Employers will need to play an active role investing in the UK talent pool to avoid greater skills shortages in the decades to come. Economists have observed longstanding shortfalls in our skills base compared to that of other countries and we can’t afford to carry on like this: a poorly equipped labour force will fan the flames of the UK’s productivity problem, harm our international competitivity and opportunities for trade, and lead to a decline in living standards.
As the new year dawns, businesses should be viewing investment in training as an opportunity. From to advances in Artificial Intelligence to reskilling for Net Zero targets, employers that commit to upskilling programmes and in-work training will find themselves better equipped to compete and scale, make the most of new opportunities, and adapt in the face of change.
Drawing on a limited training budget, the temptation might be to focus those resources on high-flyers with a track record of success. But there’s a strong business case for looking beyond the already highly qualified and committing to merging training and recruitment processes – thereby welcoming talent into the sector who might otherwise have struggled to get a foot in the door, improving diversity and innovation, and increasing employee engagement and retention.
There are plenty of examples where this has worked particularly well: in the West Midlands, BritAsia TV, one of the UK’s biggest broadcast channels, has trained over 200 young people in film, content and social media bootcamps, kickstarting careers and providing a pool of talent for the region’s booming creative industry. In London, Greggs partnered with Lewisham College to roll out a groundbreaking Sector-Based Work Academy programme, helping local people return to employment, gain qualifications and fill management roles within the business.
We came across these two case studies when Learning and Work Institute helped develop regional adult learning awards for the West Midlands Combined Authority and the Mayor of London – BritAsia TV scooped up an award for Innovative Delivery, Greggs for Employer of the Year.
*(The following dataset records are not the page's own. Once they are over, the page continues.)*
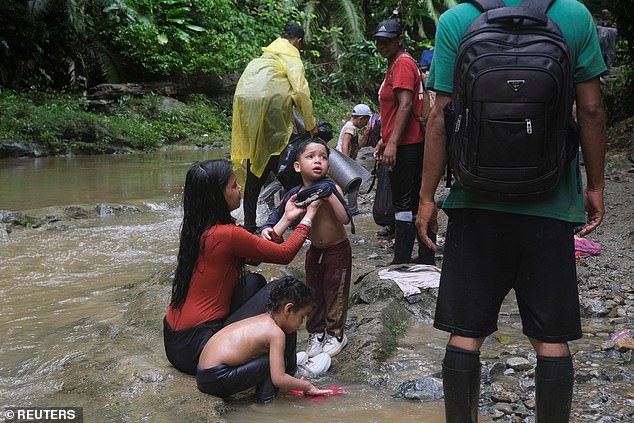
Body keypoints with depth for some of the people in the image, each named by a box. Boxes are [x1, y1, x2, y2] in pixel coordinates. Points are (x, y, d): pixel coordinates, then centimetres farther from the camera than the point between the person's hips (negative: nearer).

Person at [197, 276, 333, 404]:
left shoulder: (263, 320, 14)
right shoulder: (276, 333, -12)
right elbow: (279, 379, -16)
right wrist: (308, 386, -2)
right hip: (216, 379, -9)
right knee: (271, 362, -12)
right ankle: (264, 402, -1)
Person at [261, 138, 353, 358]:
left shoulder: (331, 189, -23)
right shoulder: (295, 194, -10)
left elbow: (345, 218, -32)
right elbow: (278, 213, 5)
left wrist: (330, 195, -39)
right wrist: (267, 228, -15)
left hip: (337, 250, -5)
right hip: (315, 250, 5)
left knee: (335, 293, 7)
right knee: (314, 293, 16)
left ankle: (335, 334, 27)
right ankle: (316, 333, 34)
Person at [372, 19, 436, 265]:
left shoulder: (403, 63, -10)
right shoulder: (395, 65, 21)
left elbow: (405, 105, -20)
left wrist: (392, 144, -23)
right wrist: (384, 140, 23)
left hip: (406, 145, -10)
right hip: (410, 144, 10)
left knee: (404, 204, -8)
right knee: (415, 202, 11)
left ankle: (400, 262, -5)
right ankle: (426, 259, 17)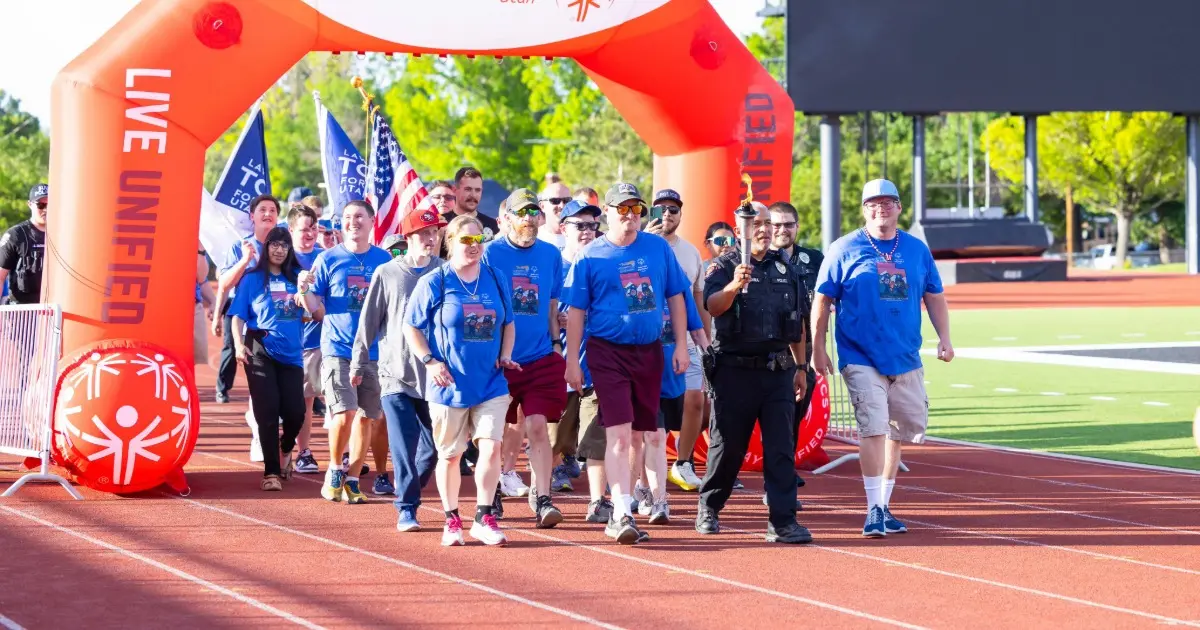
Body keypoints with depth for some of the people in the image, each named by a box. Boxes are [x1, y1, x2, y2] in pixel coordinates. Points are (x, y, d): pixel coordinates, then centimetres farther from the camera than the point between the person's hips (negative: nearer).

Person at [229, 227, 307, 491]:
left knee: (295, 411, -4)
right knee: (267, 411, -6)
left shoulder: (297, 278, 11)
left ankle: (286, 449, 29)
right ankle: (271, 471, 2)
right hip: (260, 351, -2)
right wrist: (239, 345, -12)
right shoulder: (252, 278, 6)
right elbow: (238, 315, 3)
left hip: (291, 353, 2)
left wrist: (304, 291, -10)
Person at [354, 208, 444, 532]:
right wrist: (359, 361, 6)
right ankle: (406, 508, -1)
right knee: (404, 446, -7)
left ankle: (409, 491, 28)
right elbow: (369, 321, 5)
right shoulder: (387, 274, 1)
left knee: (434, 445, 6)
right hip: (396, 373, -2)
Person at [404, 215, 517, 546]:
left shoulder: (496, 280, 7)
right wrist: (430, 361, -11)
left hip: (491, 384, 2)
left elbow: (508, 324, 19)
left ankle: (484, 517, -2)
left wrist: (505, 356, 4)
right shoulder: (434, 283, -5)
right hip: (450, 385, -2)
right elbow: (411, 327, -1)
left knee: (491, 446, -10)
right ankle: (452, 520, 20)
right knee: (449, 454, 7)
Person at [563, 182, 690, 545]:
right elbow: (576, 311, 0)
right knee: (619, 435, -13)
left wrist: (681, 345, 6)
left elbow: (675, 297, 12)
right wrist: (572, 362, -4)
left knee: (636, 436, 10)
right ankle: (622, 514, -16)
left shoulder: (658, 248, 6)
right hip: (608, 352, -4)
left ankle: (620, 512, 22)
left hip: (649, 351, 4)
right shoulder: (591, 256, -2)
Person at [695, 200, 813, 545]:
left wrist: (800, 367, 19)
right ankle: (708, 507, 24)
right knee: (728, 444, 4)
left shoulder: (785, 268, 14)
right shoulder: (724, 266, -1)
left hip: (778, 371, 4)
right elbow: (713, 306, -20)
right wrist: (733, 286, -40)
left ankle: (783, 521, -6)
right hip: (735, 370, -4)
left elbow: (798, 322, 20)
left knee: (781, 447, -3)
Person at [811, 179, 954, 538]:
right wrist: (818, 348, -3)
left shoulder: (917, 250, 10)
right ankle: (874, 510, -12)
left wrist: (944, 337, 4)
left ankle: (884, 506, 21)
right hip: (861, 358, -4)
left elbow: (934, 296, 16)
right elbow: (822, 300, 1)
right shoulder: (844, 250, 0)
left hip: (907, 359, 4)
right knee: (873, 428, -14)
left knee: (900, 432, 9)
I remember being struck by the way these big-name brands were not just filling vacancies but investing in the long-term prosperity of the local communities in which they operate.
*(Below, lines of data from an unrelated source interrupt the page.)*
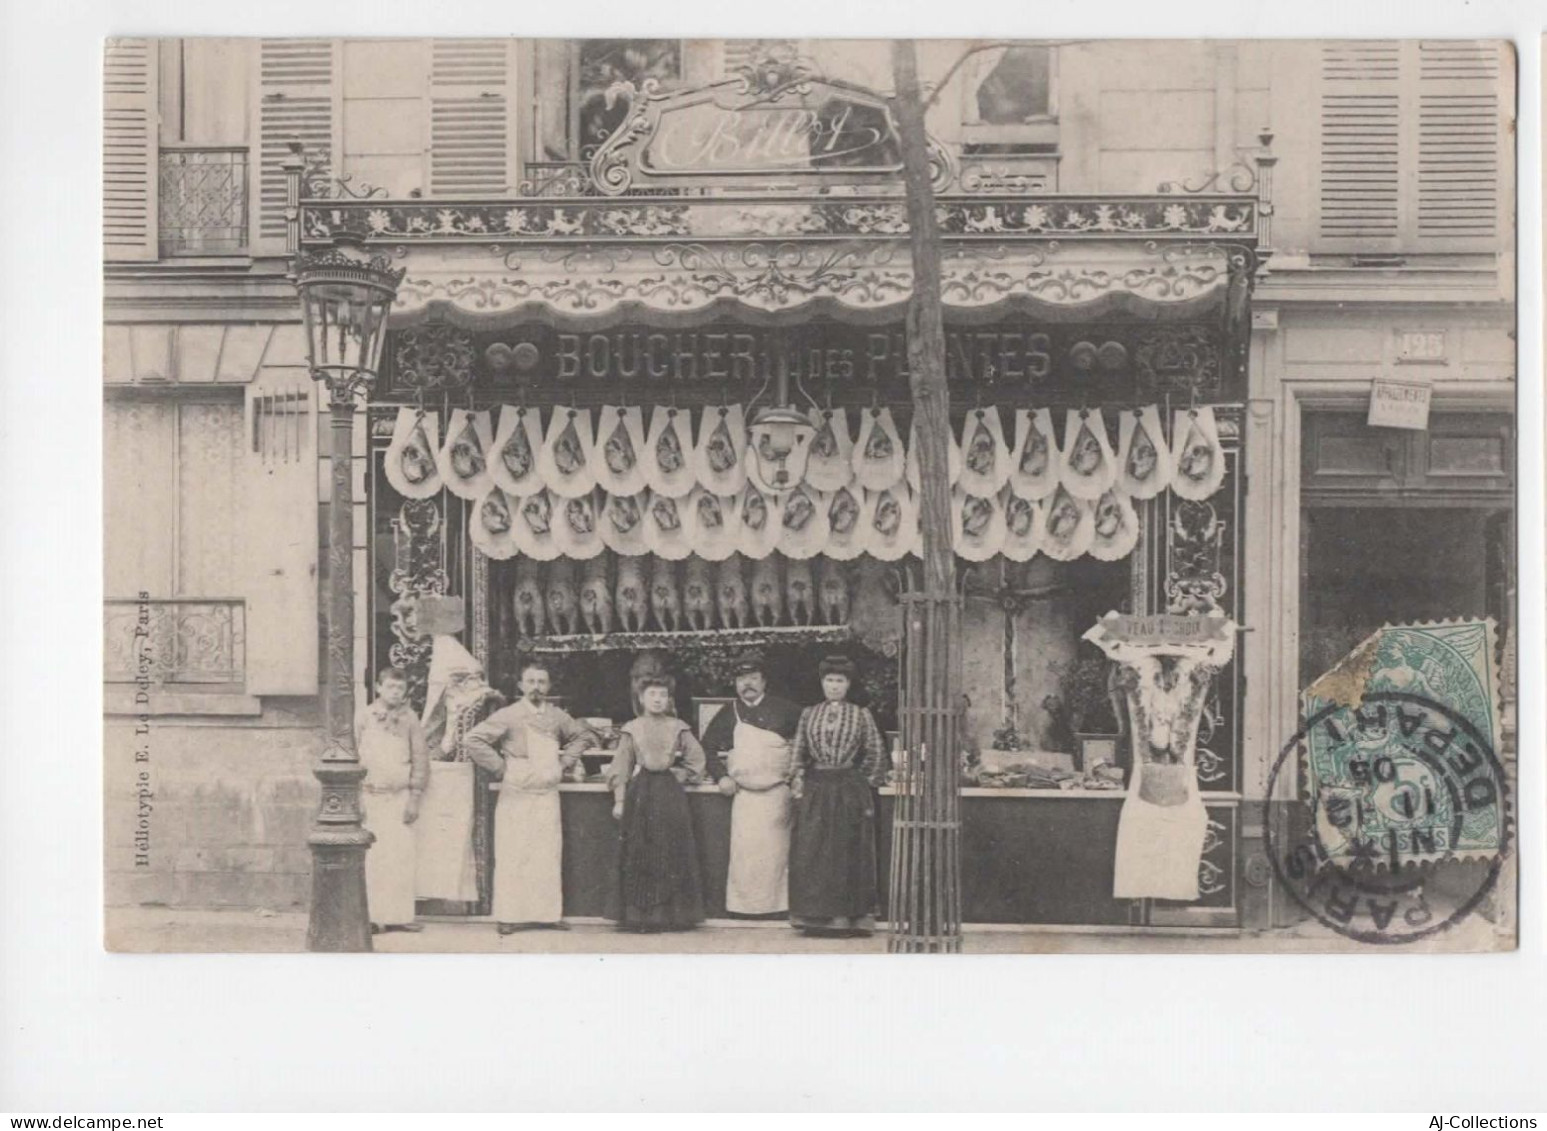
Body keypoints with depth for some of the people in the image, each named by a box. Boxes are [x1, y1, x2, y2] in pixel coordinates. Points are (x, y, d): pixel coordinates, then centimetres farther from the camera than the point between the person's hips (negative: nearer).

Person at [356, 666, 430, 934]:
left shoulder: (408, 717, 7)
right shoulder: (363, 716, 3)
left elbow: (420, 758, 8)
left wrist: (415, 798, 1)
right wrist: (357, 796, -4)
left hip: (401, 796, 2)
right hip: (371, 795, -2)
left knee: (403, 856, -2)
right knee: (371, 858, -5)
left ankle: (399, 915, 4)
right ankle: (372, 918, -2)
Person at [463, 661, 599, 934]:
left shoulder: (556, 716, 8)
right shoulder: (508, 716, -6)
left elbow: (583, 735, 24)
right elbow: (472, 740, -11)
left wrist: (564, 762, 11)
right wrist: (500, 767, -10)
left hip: (548, 796, 4)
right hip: (516, 796, -4)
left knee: (548, 856, 3)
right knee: (513, 857, -4)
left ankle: (549, 913, 8)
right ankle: (509, 916, -1)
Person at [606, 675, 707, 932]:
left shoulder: (678, 728, 4)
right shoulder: (632, 730, 4)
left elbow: (696, 758, 12)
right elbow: (621, 768, 4)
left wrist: (683, 776, 1)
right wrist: (619, 800, -1)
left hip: (670, 794, 1)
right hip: (640, 794, -1)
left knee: (672, 855, -1)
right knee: (639, 855, -2)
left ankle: (671, 914, 4)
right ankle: (639, 915, 1)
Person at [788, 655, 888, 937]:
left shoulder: (861, 716, 3)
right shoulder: (808, 715, 9)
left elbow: (876, 754, 7)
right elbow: (799, 754, 11)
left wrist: (865, 782, 4)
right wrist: (799, 785, 2)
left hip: (850, 794, -2)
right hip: (815, 791, 2)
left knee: (849, 855, -1)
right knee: (811, 855, -2)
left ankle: (848, 916, 2)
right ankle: (816, 916, 2)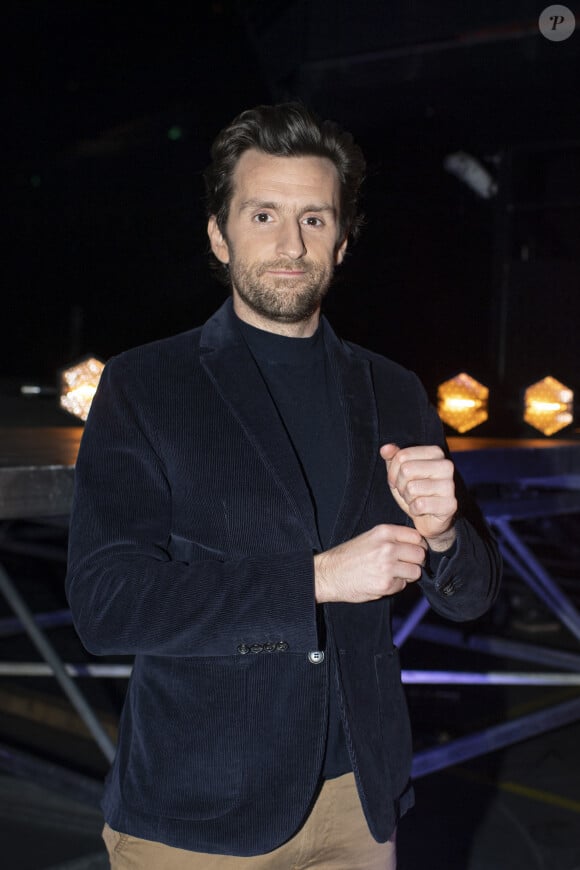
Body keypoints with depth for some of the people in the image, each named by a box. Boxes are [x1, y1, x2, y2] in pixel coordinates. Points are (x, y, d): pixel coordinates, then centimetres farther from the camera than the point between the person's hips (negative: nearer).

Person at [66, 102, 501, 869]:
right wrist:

More recently, the sign making and manufacturing company Nuneaton Signs, was recognised through our national Festival of Learning Awards, winning the Employer Award for 2023. Originally founded as a sheltered workshop to provide meaningful employment and training for adults with disabilities, since 2021, the business has offered supported internships for young people with special educational needs and disabilities in partnership with North Warwickshire and South Leicestershire College. In doing so, they’ve expanded their workforce with young people starting out on their employment journeys and unlocked professional development opportunities for their long-serving employees through mentorship.
In 2024, employers of all sizes should be prioritising investment in training. Between the imperative of a long-term plan for growth and the needs of individuals to flourish and find dignity in work, it really is just good business sense. The Festival of Learning is currently open for nominations for 2024; if, reading this, you think your organisation already sets itself apart through outstanding staff training and development, do take this chance to showcase these achievements.